Non vorrei che dietro questo approccio vi fosse l’intento di disintermediare il ruolo del professionista. Di fronte a tale scenario, sarà sempre più necessario puntare sull’aggregazione professionale per rafforzare la nostra posizione. I dati dimostrano chiaramente che lavorare in forma aggregata comporta vantaggi in termini di fatturato. Tuttavia, questa strada sembra spesso essere lasciata esclusivamente all’iniziativa dei singoli, senza un reale sostegno istituzionale.

Per quanto riguarda l’avanzata delle nuove tecnologie e l’integrazione dell’intelligenza artificiale nelle professioni, è evidente che ci troviamo di fronte a uno ‘tsunami’ tecnologico al quale non si può opporre resistenza. È più utile coglierne gli indubbi vantaggi, come il risparmio di tempo in molte attività operative. Ciò detto – ha concluso Pagliuca -, il ruolo dei professionisti rimane imprescindibile, anche per la gestione dei nuovi sistemi tecnologici. Dobbiamo acquisire una crescente familiarità con questi strumenti, ma continueremo a essere il fulcro del processo decisionale e operativo”

Nel corso del Cnpr Forum, condotto da Anna Maria Belforte, è stata effettuata un’analisi sulla tassazione a carico degli enti previdenziali professionali da parte di Paolo Longoni (consigliere dell’Istituto Nazionale Esperti Contabili): “Un aspetto delicato riguarda il trattamento fiscale dei redditi delle Casse di previdenza. Due sono i punti critici: Le fatturazioni interne tra professionisti o tra professionisti e Stp, che subiscono un doppio assoggettamento al contributo integrativo del 4%.

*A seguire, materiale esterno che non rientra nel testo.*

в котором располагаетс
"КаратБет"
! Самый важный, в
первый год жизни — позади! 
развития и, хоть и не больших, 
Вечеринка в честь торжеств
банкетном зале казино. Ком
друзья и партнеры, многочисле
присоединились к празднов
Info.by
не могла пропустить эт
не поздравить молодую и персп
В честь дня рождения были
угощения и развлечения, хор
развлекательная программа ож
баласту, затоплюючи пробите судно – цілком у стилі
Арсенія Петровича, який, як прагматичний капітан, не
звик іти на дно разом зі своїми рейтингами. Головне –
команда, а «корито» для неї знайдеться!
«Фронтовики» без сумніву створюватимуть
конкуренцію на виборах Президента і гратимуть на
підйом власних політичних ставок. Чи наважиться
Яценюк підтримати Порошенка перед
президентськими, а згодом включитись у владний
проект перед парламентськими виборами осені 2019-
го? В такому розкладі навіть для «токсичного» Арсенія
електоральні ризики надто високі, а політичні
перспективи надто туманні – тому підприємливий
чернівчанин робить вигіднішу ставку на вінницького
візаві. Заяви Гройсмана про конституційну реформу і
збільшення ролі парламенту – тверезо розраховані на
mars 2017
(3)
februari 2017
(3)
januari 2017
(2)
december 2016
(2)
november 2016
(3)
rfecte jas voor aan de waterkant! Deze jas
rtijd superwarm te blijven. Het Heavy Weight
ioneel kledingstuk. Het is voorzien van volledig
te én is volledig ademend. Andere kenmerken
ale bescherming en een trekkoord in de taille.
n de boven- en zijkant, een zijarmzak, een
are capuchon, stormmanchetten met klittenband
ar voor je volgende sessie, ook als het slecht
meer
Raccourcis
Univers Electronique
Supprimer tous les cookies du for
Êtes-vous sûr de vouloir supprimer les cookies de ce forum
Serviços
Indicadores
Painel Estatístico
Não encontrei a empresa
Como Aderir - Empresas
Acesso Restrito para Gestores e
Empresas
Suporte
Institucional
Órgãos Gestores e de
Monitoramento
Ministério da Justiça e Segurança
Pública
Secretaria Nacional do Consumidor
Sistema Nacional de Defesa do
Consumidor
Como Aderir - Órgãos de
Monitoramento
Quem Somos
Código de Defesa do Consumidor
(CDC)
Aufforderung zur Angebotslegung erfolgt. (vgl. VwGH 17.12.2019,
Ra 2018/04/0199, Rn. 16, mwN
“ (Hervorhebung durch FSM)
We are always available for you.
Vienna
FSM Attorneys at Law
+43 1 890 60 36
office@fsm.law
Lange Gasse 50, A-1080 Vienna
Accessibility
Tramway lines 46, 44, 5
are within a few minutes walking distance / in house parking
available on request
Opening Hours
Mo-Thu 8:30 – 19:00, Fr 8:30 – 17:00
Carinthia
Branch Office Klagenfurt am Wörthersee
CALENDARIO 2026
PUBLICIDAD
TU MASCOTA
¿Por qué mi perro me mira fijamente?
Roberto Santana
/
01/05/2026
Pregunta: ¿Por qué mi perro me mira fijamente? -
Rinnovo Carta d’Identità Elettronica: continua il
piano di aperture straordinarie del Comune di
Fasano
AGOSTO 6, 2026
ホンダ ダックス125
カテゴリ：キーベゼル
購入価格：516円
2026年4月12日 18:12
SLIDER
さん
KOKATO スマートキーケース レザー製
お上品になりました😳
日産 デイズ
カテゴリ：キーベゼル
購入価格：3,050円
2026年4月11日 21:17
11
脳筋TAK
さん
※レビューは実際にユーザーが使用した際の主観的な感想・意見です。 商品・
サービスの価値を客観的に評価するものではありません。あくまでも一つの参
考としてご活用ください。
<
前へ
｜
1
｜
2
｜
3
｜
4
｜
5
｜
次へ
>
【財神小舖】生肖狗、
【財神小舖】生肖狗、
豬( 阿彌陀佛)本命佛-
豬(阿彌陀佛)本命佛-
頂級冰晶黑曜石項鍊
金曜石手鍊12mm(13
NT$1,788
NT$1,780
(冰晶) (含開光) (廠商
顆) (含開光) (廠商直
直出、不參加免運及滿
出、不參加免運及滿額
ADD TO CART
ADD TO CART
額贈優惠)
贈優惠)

La doppia tassazione dei rendimenti: le ‘Casse’ pagano un’imposta sostitutiva dell’Ires al 26% sui redditi generati dal patrimonio e, successivamente, le pensioni erogate sono nuovamente sottoposte a imposizione fiscale. Molti Paesi europei non applicano questo regime penalizzante, ed è necessario che anche l’Italia si adegui.

Infine – ribadisce Longoni -, va affrontata la questione dell’aliquota sugli investimenti. Pur essendo enti di diritto privato con funzioni pubbliche, le Casse di previdenza, sottoposte ai controlli dei Ministeri del Lavoro e delle Finanze, pagano un’imposta del 26% sugli investimenti. Al contrario, i fondi pensione, gestiti da banche o assicurazioni, sono tassati al 20%. Un paradosso evidente che necessita di una correzione urgente”.